From the Fort Collins Coloradoan:
Local representatives of Clean Water Action are expected to be on hand today as the Colorado Division of Reclamation, Mining and Safety holds its first stakeholders meeting on new rules for uranium mining. The rule-making process is mandated by legislation passed by the Colorado General Assembly in 2008. Also passed that year was a bill requiring companies that use a mining method known as in-situ, through which uranium ore is dissolved underground using chemically treated water and extracted, to restore the quality of groundwater in mined areas to what it was before mining started. The legislation was aimed at an in-situ mining project proposed for an area between Wellington and Nunn by the uranium company Powertech. Company officials have said they intend to apply for mining permits from the state and Weld County this year. Clean Water Action plans to deliver more than 1,500 handwritten letters its staff members collected from Fort Collins residents to Gov. Bill Ritter’s office before the rule-making meeting. The letters call for the governor to make sure the interests of local residents are protected during the rule-making process.

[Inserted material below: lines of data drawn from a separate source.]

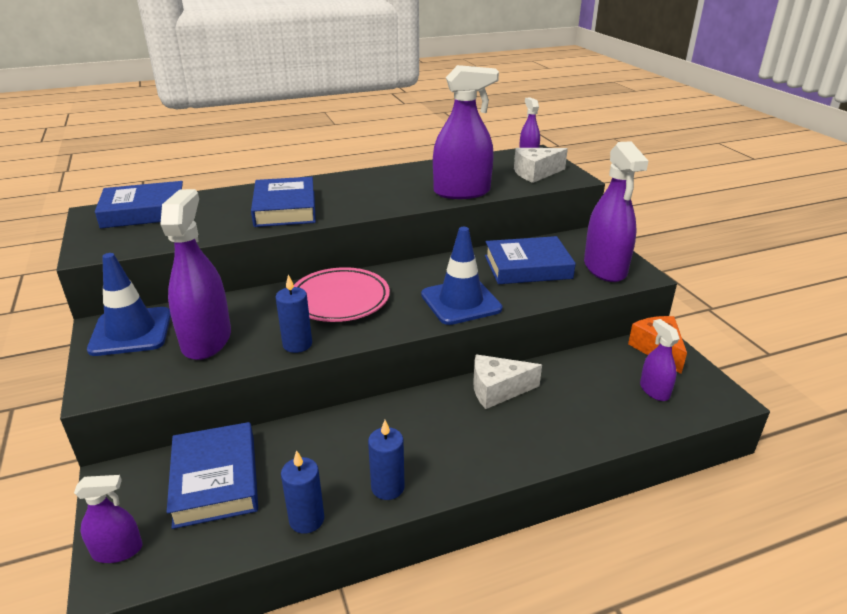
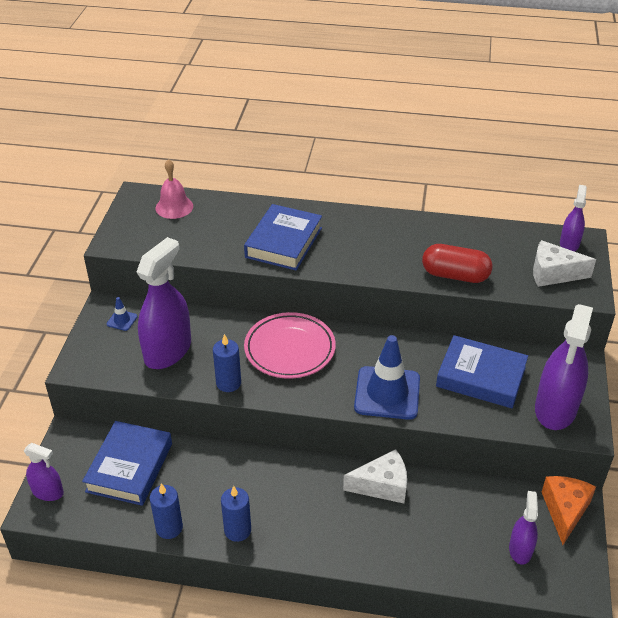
camera: 30 degrees right, 10 degrees up
(131, 332) = (122, 320): blue traffic cone -> blue traffic cone, size x0.42
(144, 211) = (174, 207): blue book -> pink bell
(462, 192) = (455, 275): purple spray bottle -> red capsule
(497, 390) = (382, 485): white cheese -> white cheese turned 150 degrees clockwise

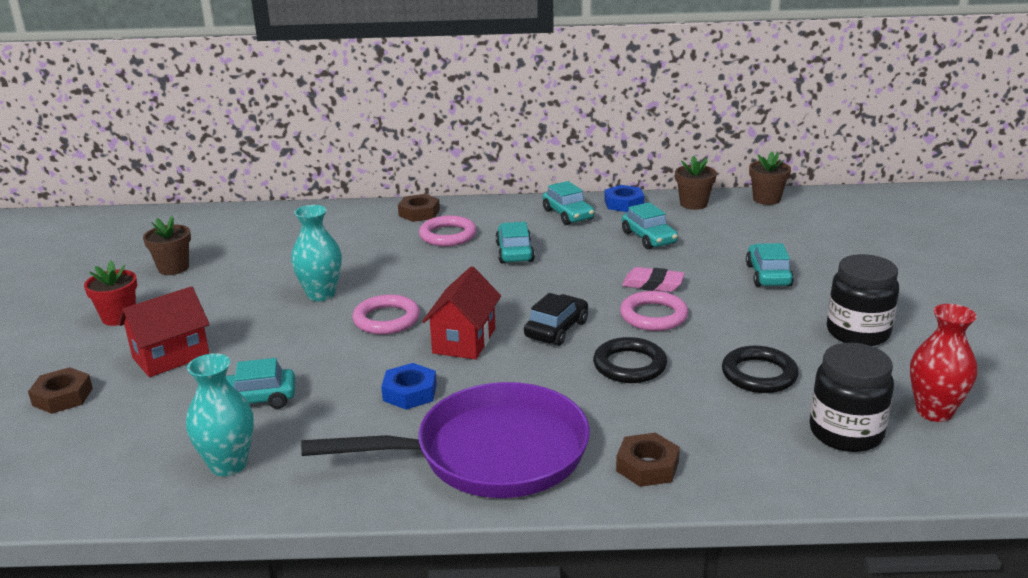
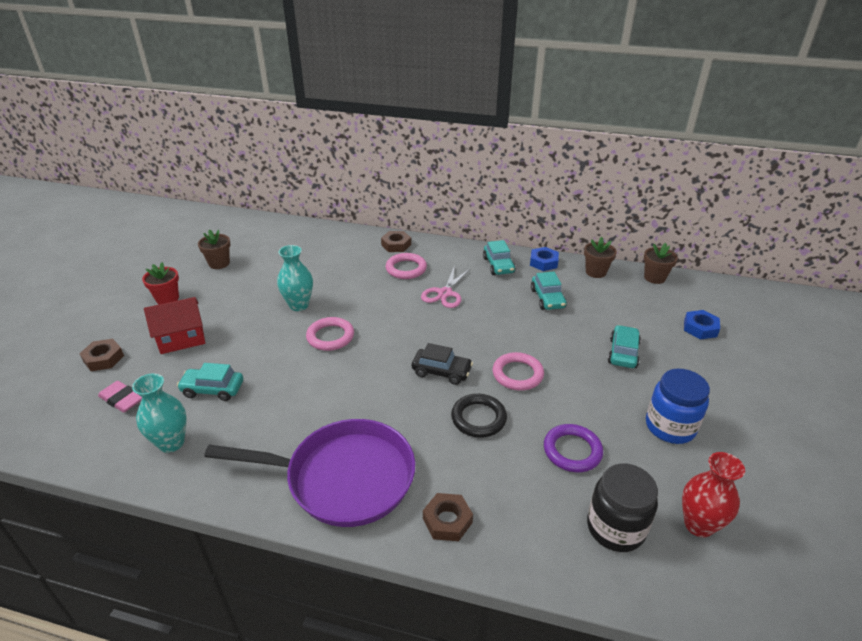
camera: 15 degrees right, 10 degrees up
(410, 392) = (315, 407): blue nut -> blue nut (700, 328)
(464, 341) = (373, 368): red house -> none
(514, 252) = (445, 293): turquoise car -> pink scissors
(556, 329) = (441, 372): black car -> black car turned 60 degrees clockwise
(653, 284) = (530, 344): pink eraser -> pink eraser (122, 399)
(759, 374) = (572, 451): black ring -> purple ring
(858, 333) = (670, 427): black jar -> blue jar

More coverage from the Denver Post (Monte Whaley):
Stakeholders called together by the state Division of Reclamation, Mining and Safety will meet today to discuss the rulemaking process called for by the 2008 legislature. Lawmakers were responding to worries that uranium mining would lead to environmental problems, especially at the proposed Centennial “in-situ” leach uranium mine in Weld County…
The draft rules require more public disclosure of uranium prospecting. They also tighten controls on in-situ mining, requiring companies to do baseline water-quality studies and restoring the aquifer to that level or one set by the state Department of Public Health and Environment. “Hopefully, the rules will relieve some of the concerns people have had,” Powertech’s chief executive Richard Clement Jr. told The Denver Post in July. The Mined Land Reclamation Board will formalize the new rules over the next two months and then offer them up for public comment later this year.